Pero las tendencias son otras. El plan Bolonia lo que pretende es liquidar cuanto antes la relación. Empapelar al estudiante rápidamente en una formación básica imprescindible. Es decir, las cuatro reglas del franquismo con las que pueda ingresar en la cadena industrial y hablar con las máquinas. Lo que hace es desplazar cuanto antes a los estudiantes de las aulas y las bibliotecas directamente a las colas del paro.

Las empresas tienen así su particular y renovado ejército expertos en repetir los valores de la competitividad-insolidaridad aprendidos en las aulas.

Pero buscando esa falsa eficacia, la sociedad burguesa se traiciona a sí misma apostando por un sistema feudal, acrítico y repetitivo. Una cadena sin fin en la que la enseñanza no rebela a los jóvenes. Los somete. Su misión inconfesable es anularlos. Por eso los poderes se congratulan de que profesores y dirigentes universitarios sean fieles y protocolarios. Aunque socialmente incompetentes. De modo que para reproducir el sistema es suficiente con ser fiel. La cualificación intelectual, el espíritu crítico, el interés por avanzar son desestimados. Cuando no perseguidos.

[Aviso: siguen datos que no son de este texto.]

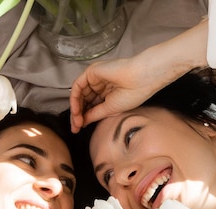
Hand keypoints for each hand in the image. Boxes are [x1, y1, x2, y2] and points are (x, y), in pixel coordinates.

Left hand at [69, 18, 209, 132]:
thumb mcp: (110, 109)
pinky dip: (75, 99)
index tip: (78, 130)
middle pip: (83, 100)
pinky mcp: (91, 72)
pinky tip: (76, 111)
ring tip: (76, 122)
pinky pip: (78, 86)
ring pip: (79, 94)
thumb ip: (94, 114)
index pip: (90, 106)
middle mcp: (99, 85)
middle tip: (74, 128)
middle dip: (77, 115)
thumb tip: (82, 122)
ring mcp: (94, 78)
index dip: (83, 118)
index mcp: (106, 93)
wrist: (140, 79)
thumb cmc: (132, 94)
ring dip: (75, 108)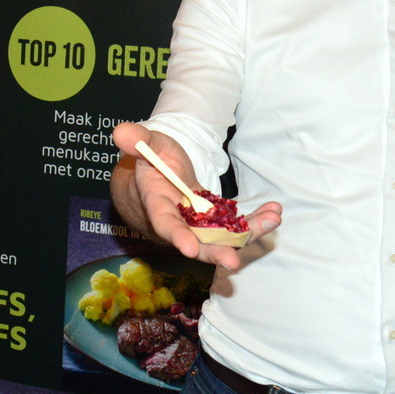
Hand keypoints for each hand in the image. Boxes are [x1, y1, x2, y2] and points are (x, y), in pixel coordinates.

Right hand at [111, 122, 280, 269]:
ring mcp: (198, 223)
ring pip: (222, 237)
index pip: (164, 221)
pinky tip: (273, 213)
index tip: (189, 249)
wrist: (158, 174)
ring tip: (272, 219)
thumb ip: (137, 139)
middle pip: (196, 241)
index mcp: (156, 201)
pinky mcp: (215, 222)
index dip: (176, 235)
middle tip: (234, 261)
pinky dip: (254, 223)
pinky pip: (235, 227)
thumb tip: (121, 133)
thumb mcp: (147, 143)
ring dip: (248, 233)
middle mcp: (178, 219)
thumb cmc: (151, 158)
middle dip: (216, 251)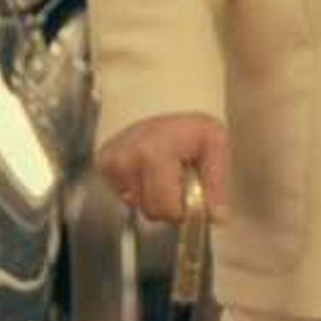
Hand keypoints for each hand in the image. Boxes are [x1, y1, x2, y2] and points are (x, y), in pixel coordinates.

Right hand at [98, 112, 229, 226]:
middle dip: (169, 205)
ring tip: (163, 172)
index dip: (183, 210)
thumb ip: (217, 181)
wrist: (161, 104)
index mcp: (155, 153)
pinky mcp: (103, 164)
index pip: (166, 208)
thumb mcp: (214, 145)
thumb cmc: (189, 129)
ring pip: (137, 206)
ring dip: (153, 197)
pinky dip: (138, 189)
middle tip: (178, 182)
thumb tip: (217, 216)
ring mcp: (111, 162)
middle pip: (151, 212)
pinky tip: (147, 171)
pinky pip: (125, 197)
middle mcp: (127, 158)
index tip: (191, 195)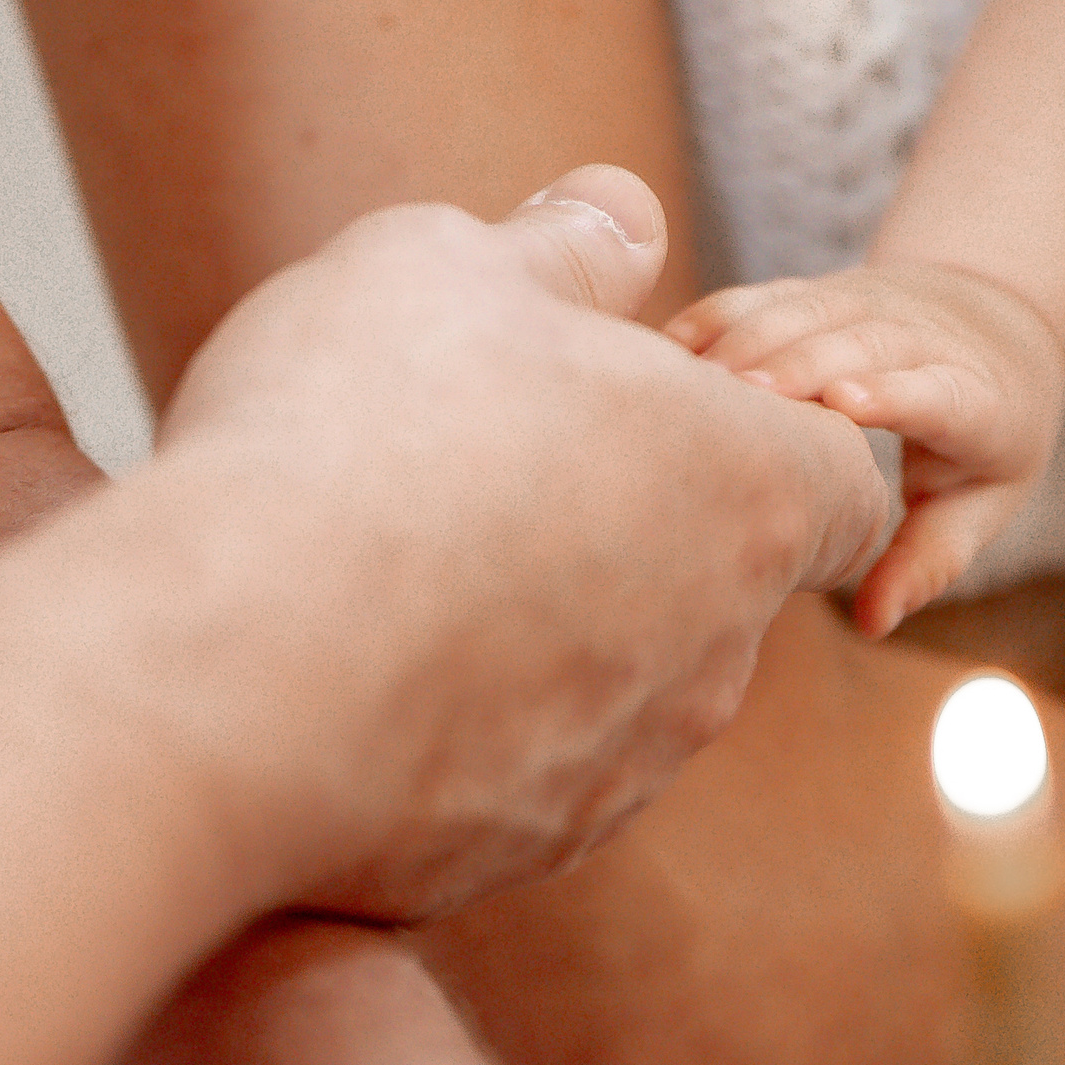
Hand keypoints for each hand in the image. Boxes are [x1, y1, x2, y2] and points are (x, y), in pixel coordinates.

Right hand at [155, 166, 888, 921]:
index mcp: (744, 488)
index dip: (765, 432)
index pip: (842, 473)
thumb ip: (561, 247)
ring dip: (541, 625)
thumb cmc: (352, 436)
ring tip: (393, 567)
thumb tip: (627, 216)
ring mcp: (624, 767)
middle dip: (628, 525)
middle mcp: (716, 651)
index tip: (655, 407)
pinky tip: (353, 668)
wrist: (222, 673)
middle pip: (716, 578)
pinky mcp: (523, 848)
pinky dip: (465, 721)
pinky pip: (522, 768)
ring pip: (617, 680)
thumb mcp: (448, 266)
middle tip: (482, 468)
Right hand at [667, 261, 1064, 635]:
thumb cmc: (983, 440)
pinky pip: (757, 296)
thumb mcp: (981, 504)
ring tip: (686, 378)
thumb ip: (928, 561)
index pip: (935, 390)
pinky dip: (710, 319)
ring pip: (800, 311)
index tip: (844, 403)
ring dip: (744, 341)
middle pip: (859, 343)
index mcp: (973, 396)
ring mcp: (863, 305)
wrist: (991, 326)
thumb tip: (874, 623)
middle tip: (739, 399)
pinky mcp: (814, 291)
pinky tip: (659, 349)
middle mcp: (918, 336)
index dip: (892, 393)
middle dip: (799, 365)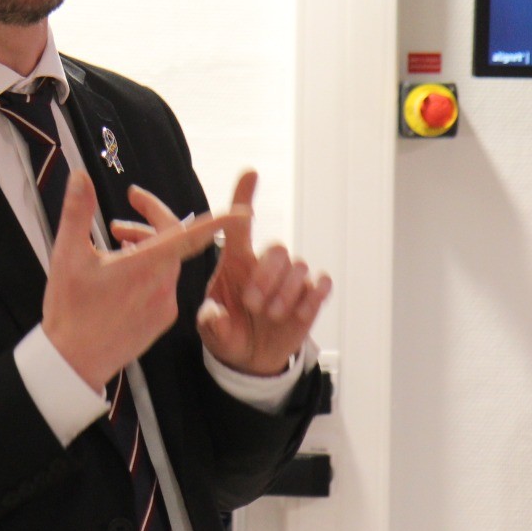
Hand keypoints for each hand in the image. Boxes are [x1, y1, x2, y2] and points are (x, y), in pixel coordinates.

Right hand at [43, 171, 236, 390]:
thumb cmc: (70, 310)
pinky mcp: (162, 322)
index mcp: (146, 266)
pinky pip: (163, 288)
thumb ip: (77, 211)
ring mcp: (165, 306)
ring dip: (147, 251)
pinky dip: (149, 275)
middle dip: (148, 227)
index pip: (190, 235)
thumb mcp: (68, 255)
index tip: (242, 212)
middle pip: (171, 244)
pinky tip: (122, 279)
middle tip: (116, 223)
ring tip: (114, 249)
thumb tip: (80, 176)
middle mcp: (163, 286)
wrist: (74, 362)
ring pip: (166, 266)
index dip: (218, 222)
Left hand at [198, 170, 330, 376]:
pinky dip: (312, 297)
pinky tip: (298, 313)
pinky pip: (321, 283)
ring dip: (285, 292)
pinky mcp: (310, 297)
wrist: (250, 357)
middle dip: (266, 276)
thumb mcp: (210, 328)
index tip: (250, 173)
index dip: (244, 196)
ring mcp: (290, 280)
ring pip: (299, 266)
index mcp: (235, 261)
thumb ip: (211, 322)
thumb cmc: (226, 331)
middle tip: (252, 303)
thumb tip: (216, 315)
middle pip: (277, 248)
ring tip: (270, 315)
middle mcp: (264, 264)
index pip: (239, 223)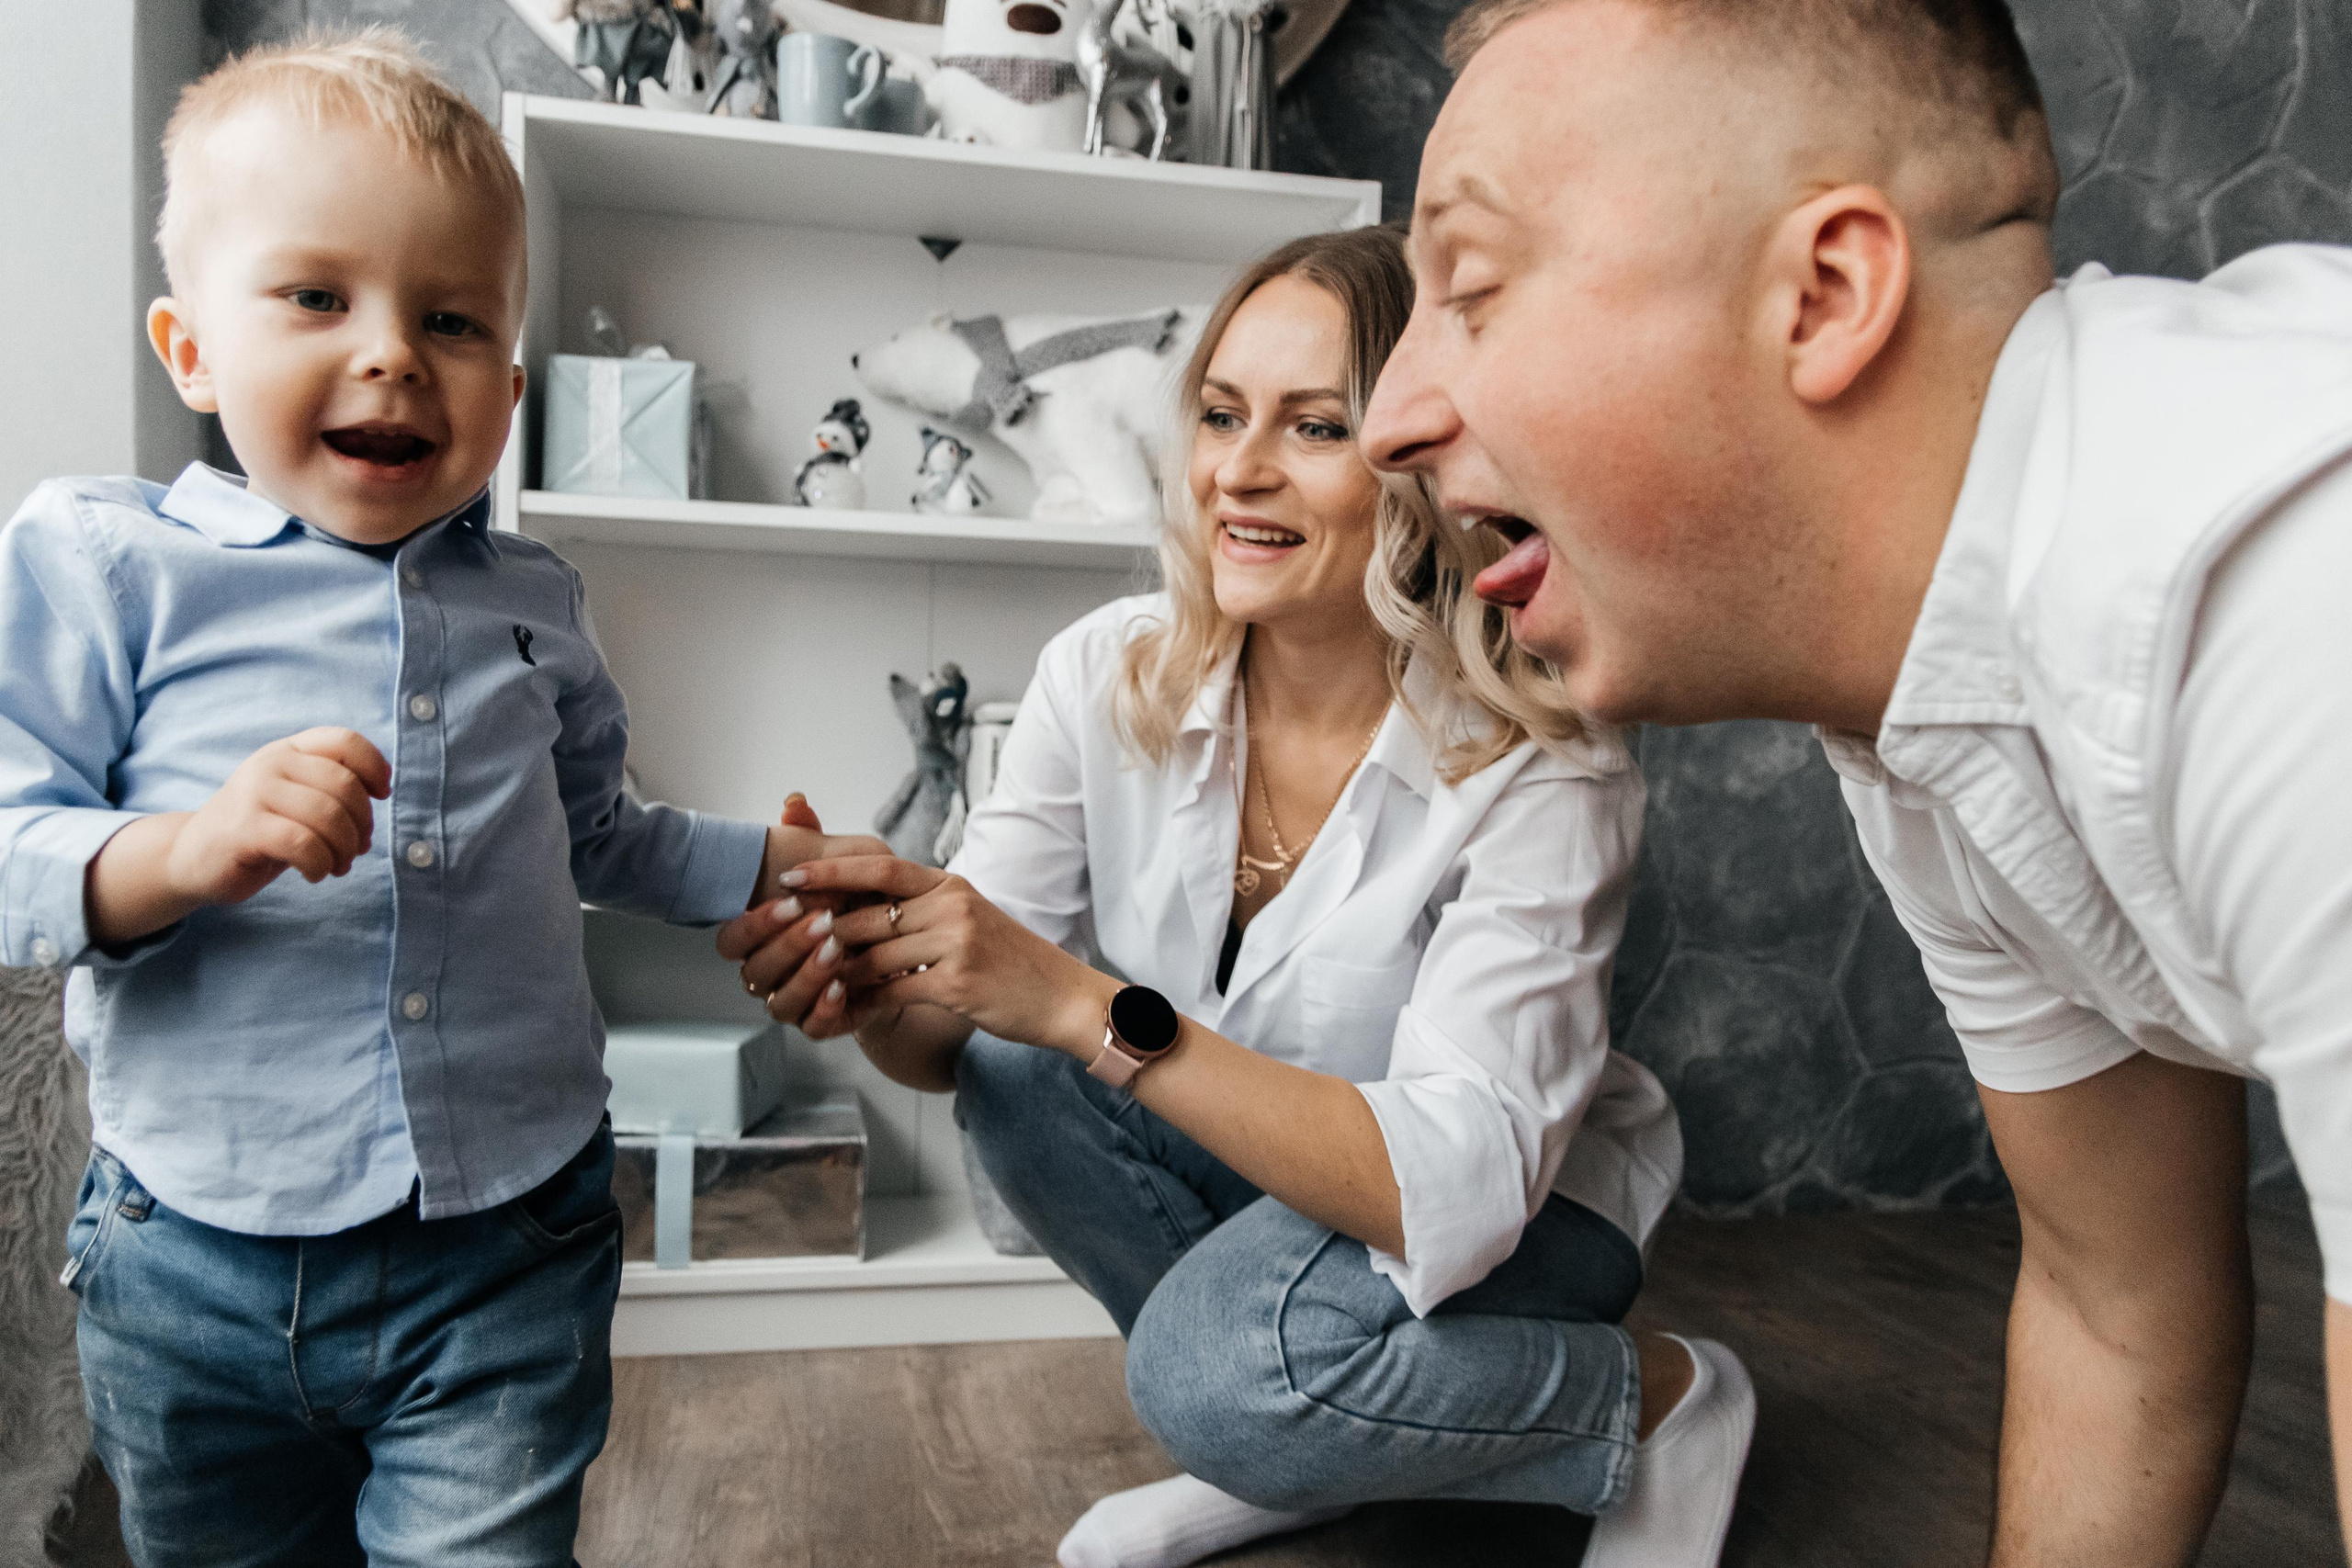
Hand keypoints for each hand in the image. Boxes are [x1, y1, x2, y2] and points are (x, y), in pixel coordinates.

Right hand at [166, 727, 390, 906]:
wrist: (192, 857)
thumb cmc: (259, 830)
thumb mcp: (297, 801)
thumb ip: (332, 793)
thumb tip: (375, 806)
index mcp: (289, 750)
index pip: (345, 741)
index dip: (375, 767)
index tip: (381, 795)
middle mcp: (271, 763)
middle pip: (345, 785)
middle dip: (362, 824)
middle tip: (356, 850)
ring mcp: (253, 792)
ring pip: (328, 816)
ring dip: (344, 850)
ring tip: (336, 865)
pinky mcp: (243, 828)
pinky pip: (304, 844)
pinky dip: (320, 864)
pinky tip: (314, 873)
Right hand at [718, 794, 886, 1036]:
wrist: (890, 942)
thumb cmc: (849, 898)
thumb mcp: (836, 861)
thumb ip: (809, 834)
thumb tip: (795, 803)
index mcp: (758, 939)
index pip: (732, 941)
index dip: (754, 924)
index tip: (789, 900)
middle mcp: (767, 973)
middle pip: (755, 971)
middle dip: (787, 946)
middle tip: (822, 922)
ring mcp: (792, 1001)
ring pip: (780, 1003)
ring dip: (806, 975)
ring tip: (837, 950)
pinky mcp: (822, 1022)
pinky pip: (813, 1027)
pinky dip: (826, 1008)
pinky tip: (845, 986)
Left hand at [789, 855, 1113, 1055]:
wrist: (1063, 997)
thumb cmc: (1013, 964)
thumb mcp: (971, 921)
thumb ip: (924, 911)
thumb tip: (865, 911)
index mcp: (951, 885)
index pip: (880, 867)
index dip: (830, 870)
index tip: (790, 876)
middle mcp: (952, 907)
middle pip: (868, 915)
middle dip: (822, 930)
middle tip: (785, 938)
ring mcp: (955, 944)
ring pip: (873, 955)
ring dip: (838, 972)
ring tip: (809, 980)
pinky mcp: (956, 984)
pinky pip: (891, 992)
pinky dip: (862, 1004)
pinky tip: (845, 1011)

En los momentos peores de la crisis permanente del sistema, la Universidad procura esconderse. Se oculta en sus privilegios. No tiene nada que decir como institución. Sus catedráticos festejan en tertulias como seres intermedios, inocentes. Irresponsables, en fin. Nadie cuestiona la Universidad con otros estamentos del mismo pelo medieval (monarquía, Iglesia, ejércitos...). Ni siquiera los «indignados» se acuerdan de ella. La Universidad se libra de la crisis.

Hábil, intocable y pulcra. Revestida de birretes y togas feudales. En una esperpéntica y eterna fiesta con el poder. Sus palafreneros aparecen sólo para culpar a los demás de todos los males. Nunca para la autocrítica. Se autojustifican y se escudan en su corporativismo. En lo mucho que saben y en lo poco que los demás aprenden. Nadie jamás va criticar su complicidad con el poder. Su responsabilidad en la crisis. Nadie denunciará su cuota de culpabilidad con lo que está pasando... Ni con lo que pueda pasar.